> [EXERCISE BRIEF] In the passage on tax deduction from salaries in India, which section of the IT Act requires tax to be deducted at source when salary is paid?

> [SOURCE DOCUMENT]

□ □ □ □ □

As per Section 192 of the IT Act, any person responsible for paying any amount under the head salaries is required to deduct tax at source at the time of payment. This section unlike some other provisions, does not distinguish between payment of salary, to a resident, non resident or expatriate. Thus all payments which are taxable under the head salaries, are also covered by the provisions of TDS, irrespective of the residential status of the recipient.However, the residential status of an individual is pertinent in determining whether the receipt itself is taxable in India or not. The various categories of residential status and statutory provisions pertaining to taxability of income in India in each case is being discussed below:
Section 6 of the Indian Income Tax Statue specifies 3 categories, as far as residential status is concerned.
Resident: An individual is said to be resident in India in any previous year if he is in India for at least 182 days in that year or during that year he is in India for a period of at least 60 days and has been in India for at least 365 days during the 4 years preceding that year. However, the period of 60 days referred to above is increased to 182 days in case of Indian citizens who leave India as members of the crew of an Indian Ship or for Indian citizens or persons of Indian origin who being outside India, come to visit India in any previous year.
Non-Resident: A person who is not a resident in terms of the above provisions is a nonresident.
Resident but not ordinarily (RNOR): An individual shall be said to be RNOR if he has been a non resident in 9 out of 10 previous years preceding that year or has during the 7 years preceding that year been in India for a period of 729 days or less.
Residential Status and Taxability of Income
Resident All income of the previous year wherever accruing or arising or received by him including incomes deemed to have accrued or arisen.
Non-Resident All income accruing, arising, to or deemed to have accrued or arisen or received in India.
RNOR All income accruing or arising or deemed to have accrued or arisen or received in India. Moreover, all income earned outside India will also be included if the same is derived from a business or profession controlled or set up in India.
In case of a foreign expatriate working in India, the remuneration received by him,assessable under the head ‘Salaries’, is deemed to be earned in India if it is payable to him for services rendered in India as provided in Section 9(1)(ii) of the Income Tax Act. The explanation to the aforesaid law clarifies that income in the nature of salaries payable for services rendered in India shall be regarded as income earned in India. Further the income payable for the leave period which is preceded and succeeded by services rendered in India and forms part of the service contract shall also be regarded as income earned in India.
Thus, irrespective of the residential status of the expatriate employee, the amount received by him as salary, for services rendered in India shall be liable to tax in India being income accruing or arising in India, and also be subject to TDS regardless of the place where the salary is actually received.
Where salary is payable in foreign currency, the amount of tax deducted is to be calculated after converting the salary payable into Indian currency at the telegraphic transfer buying rate as adopted by State Bank of India on the date of deduction of tax(Rule 26) read with Section 192(6).
It may be noted that this rule is applicable only for determination of TDS. However, in computing the salary income, the rate of conversion to be applied is the telegraphic transfer buying rate on the last day of month immediately preceding the month in which the salary is due or is paid in advance or arrears(Rule 115).

□ □ □ □ □

> [INFORMATION SHOWN]

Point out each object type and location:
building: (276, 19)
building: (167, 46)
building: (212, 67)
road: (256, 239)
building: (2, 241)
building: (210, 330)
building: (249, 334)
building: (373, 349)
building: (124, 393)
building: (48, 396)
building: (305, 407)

□ □ □ □ □

> [EXPECTED OUTPUT] Section 192